In our judgment, the important tasks of eliminating affirmative impediments to the healthy functioning of competitive markets should be achieved without unduly hindering successful competitors or imposing burdens on third parties. This fine balance is reflected in the carefully crafted terms of the Final Judgment entered by the District Court. The EC has pursued a different enforcement approach by imposing a 'code removal' remedy that was not at any time including during the period when the U.S. was seeking a breakup of Microsoft prior to the rejection of that remedy by the court of appeals part of the United States' proposed remedy. We are concerned that imposing antitrust liability on the basis of product enhancements, even by "dominant" companies, risks protecting competitors, not competition, in ways that may ultimately harm innovation and the consumers who benefit from it.
In the case of simply adding admittedly valuable and functional features to an existing product as opposed to the contractual terms and exclusionary manipulations of software that were the issue in the U.S. case and that are now prevented by our remedy my concern is that decisions of this type may be interpreted by firms in ways that chill lawful product improvements that benefit consumers. If the result is that a dominant firm simply cannot improve its product by the addition of features until that product becomes sufficiently inferior that its dominance is eroded, then the inconsistency with core principles of U.S. antitrust law is plain.

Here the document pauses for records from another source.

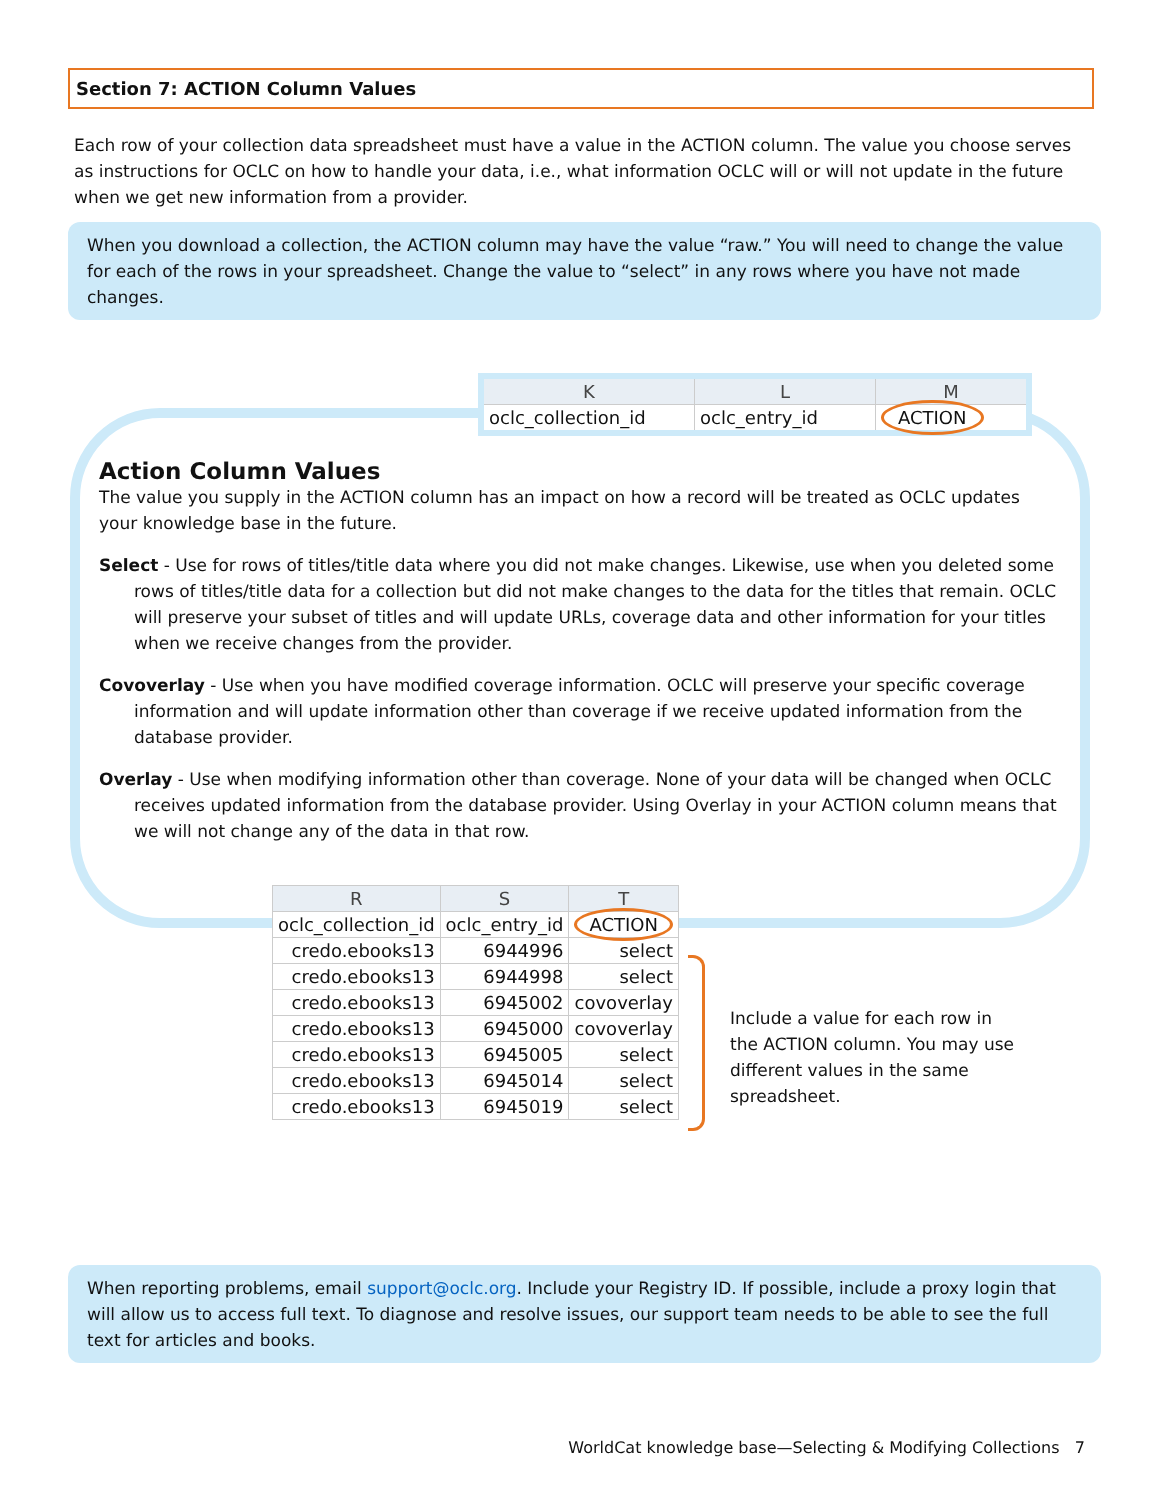Section 7: ACTION Column Values
Each row of your collection data spreadsheet must have a value in the ACTION column. The value you choose serves as instructions for OCLC on how to handle your data, i.e., what information OCLC will or will not update in the future when we get new information from a provider.
When you download a collection, the ACTION column may have the value “raw.” You will need to change the value for each of the rows in your spreadsheet. Change the value to “select” in any rows where you have not made changes.
| K | L | M |
| --- | --- | --- |
| oclc_collection_id | oclc_entry_id | ACTION |
Action Column Values
The value you supply in the ACTION column has an impact on how a record will be treated as OCLC updates your knowledge base in the future.
Select - Use for rows of titles/title data where you did not make changes. Likewise, use when you deleted some rows of titles/title data for a collection but did not make changes to the data for the titles that remain. OCLC will preserve your subset of titles and will update URLs, coverage data and other information for your titles when we receive changes from the provider.
Covoverlay - Use when you have modified coverage information. OCLC will preserve your specific coverage information and will update information other than coverage if we receive updated information from the database provider.
Overlay - Use when modifying information other than coverage. None of your data will be changed when OCLC receives updated information from the database provider. Using Overlay in your ACTION column means that we will not change any of the data in that row.
| R | S | T |
| --- | --- | --- |
| oclc_collection_id | oclc_entry_id | ACTION |
| credo.ebooks13 | 6944996 | select |
| credo.ebooks13 | 6944998 | select |
| credo.ebooks13 | 6945002 | covoverlay |
| credo.ebooks13 | 6945000 | covoverlay |
| credo.ebooks13 | 6945005 | select |
| credo.ebooks13 | 6945014 | select |
| credo.ebooks13 | 6945019 | select |
Include a value for each row in the ACTION column. You may use different values in the same spreadsheet.
When reporting problems, email support@oclc.org. Include your Registry ID. If possible, include a proxy login that will allow us to access full text. To diagnose and resolve issues, our support team needs to be able to see the full text for articles and books.
WorldCat knowledge base—Selecting & Modifying Collections 7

Even if a workable standard could be advanced, the potential for anticompetitive and anticonsumer consequences would remain high, both in a U.S. system in which enforcement is amplified through private treble damages litigation, and in an EC system where the threshold for finding "dominance" appears much lower. Again, our concern is that while certain competitors may well benefit from intervention, consumers and innovation ultimately may not.
As I have said before, it is important to emphasize the overall strong and positive relationship between the U.S. and the EC on matters of competition policy. This includes strong personal relationships and mutual respect throughout the staff and leadership levels of the two agencies. Today is not the time to discuss the details of the Commission's decision, which is not yet publicly available. Going forward, we expect to work closely with the Commission under the terms of our 1991 Cooperation Agreement to avoid any unnecessary conflict between the Commission's Order and our Final Judgment. I expect the success of our working relationship to continue, and our ability to engage in a frank and constructive dialog reflects the health of that relationship.
I thank you for the opportunity to review with you some of the aspects of antitrust enforcement that are important to the Division, and I look forward to participating in this morning's Roundtable.